The final outcome of patient’s health has been a concern since the early part of the 20th century. It was then; medical professionals started looking at developing a standard in which they could determine whether patients were receiving the best treatment. The first standards were put in place by the American College of Surgeons, which instituted the practice of hospital inspections. Out of seven hundred inspections only eighty-nine were deemed to make the grade. At that time, the standards were only a page long.
Forty years later with the formation of the Joint Commission on Accreditation of Hospitals, now known as the Joint Commission, 3,200 hospitals gained accreditation. Currently, this organization has grown larger and has higher standards that hospitals must meet. The Joint Commission is now the authority for inspection of health care facilities in most states. The Centers for Medicare and Medicaid Services set standard approval guidelines and determines whether or not the organization can take part in the Medicare and Medicaid program.
Responsibilities have increased with the expansion of the inspection program for all those involved. The development of the Core Measures has been the most significant change due to the way in which they measure the level of patient care. This is the first time any progress has taken place in over a century.
According to the Joint Commission, these Core Measures are defined as “criteria that produce the greatest positive impact on patient outcomes when hospitals demonstrate improvement on them.” Therefore, they are now classified as Accountability Measures.
In order to avoid being penalizes by the Joint Commission, all health care organizations must make regular reports on how they meet these Core Measures. The reports must address critical areas of nursing, health care and the increased job requirements for nurses.
Five Categories of Core Measures for Nurses
Nurses must meet the criteria in this category that addresses the needs of patients admitted to hospitals when they are suffering from pneumonia. These requirements include having blood culture tests completed within twenty-four hours of admission before antibiotics are administered.
Congestive Heart Failure
Patients who have been in hospital with Congestive Heart Failure (CGF) must receive discharge instructions from the nurse before they leave the hospital. Where applicable, it should include advice on reasons to quit smoking. Some of the tests that must be performed prior to discharge include a left ventricular systolic function test. The test checks how well the heart is able to pump blood. Other tests that should be performed are a test of angiotensin-converting enzyme inhibition and angiotensin Receptor Blockers to evaluate the patient for left ventricular systolic disease.
Acute Myocardial Infraction
Nurses have a lengthy checklist to go through for patients with Acute Myocardial Infraction when they arrive at the hospital for the delivery of treatment with aspirin. They also have to make sure that the patient has a prescription to take home. Counseling and tests identical to CHF measures are performed along with notation on times for blood coagulation therapy and percutaneous coronary intervention.

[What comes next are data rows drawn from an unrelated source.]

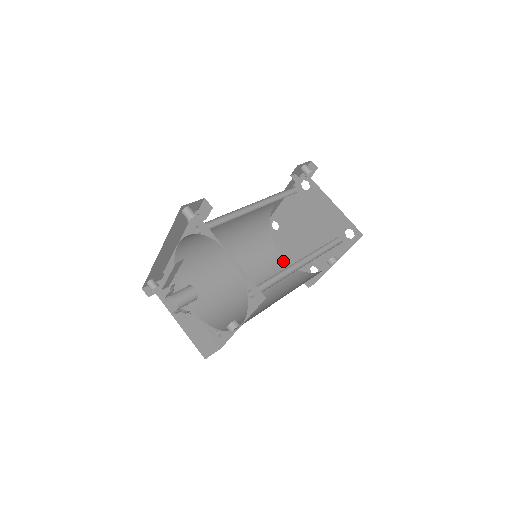
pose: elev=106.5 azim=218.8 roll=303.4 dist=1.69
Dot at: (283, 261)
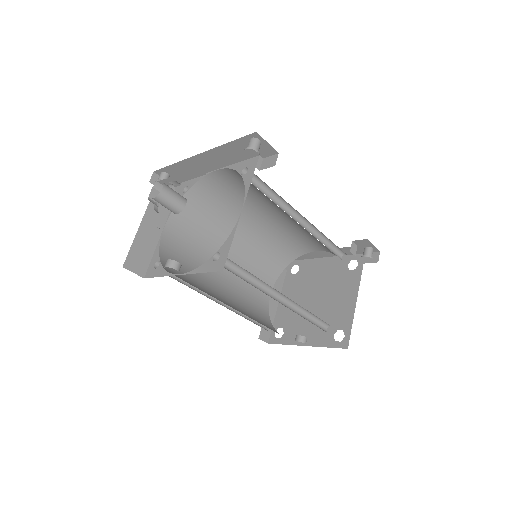
Dot at: (268, 297)
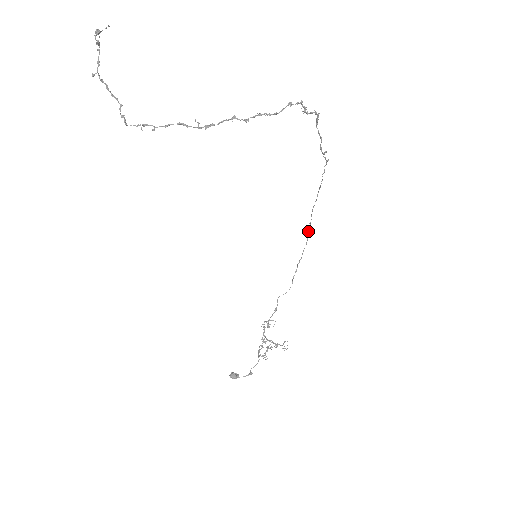
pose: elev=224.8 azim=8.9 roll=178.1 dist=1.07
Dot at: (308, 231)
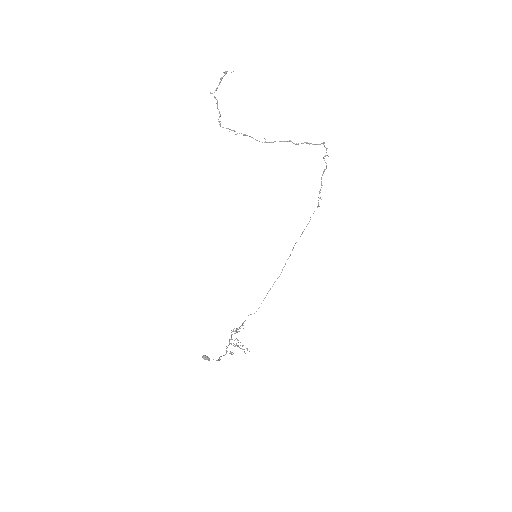
Dot at: (285, 264)
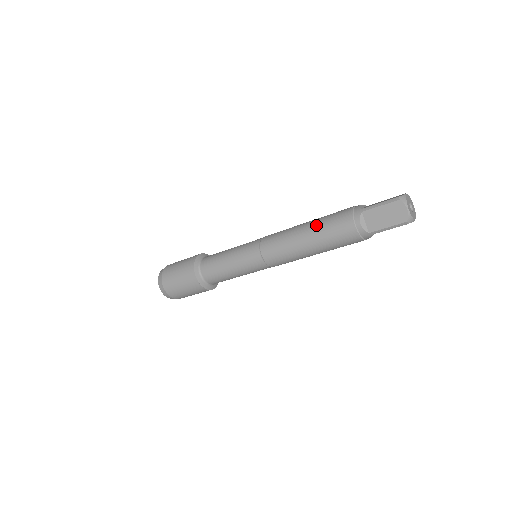
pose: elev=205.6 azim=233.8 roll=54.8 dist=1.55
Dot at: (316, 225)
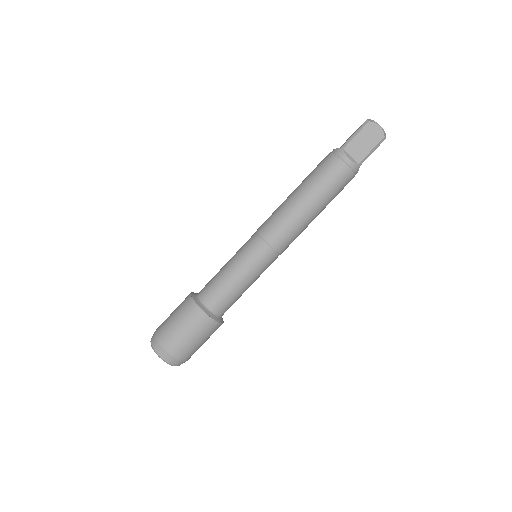
Dot at: occluded
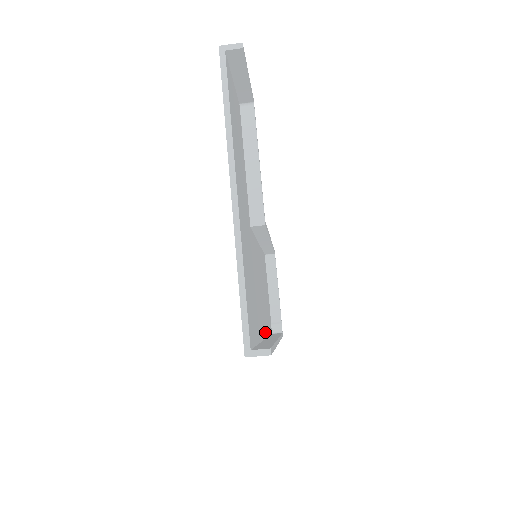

Steps are being taken to set the standards for nurse accountability in this category. The present Core Measures include treatments used while the child is in hospital, the type of corticosteroids used, advice and counseling for parents and guardians at home.
Improvement in Surgical Care
Improvement on preventing infection and surgical outcomes following surgery has required nurse care to evaluate the use of beta blocker, embolism preventative intravenous medications, and antibiotics, as well as hair removal from the surgical site prior to surgery and catheter removal within two days following surgery.
A majority of healthcare organizations have created checklists to document nursing care being evaluated for core measures. Adhering to the guidelines defined by Centers for Medicare and Medicaid Services and the Joint Commission will assure the improvement on the level of care that patients can expect along with continued refinement in the quality of patient outcomes.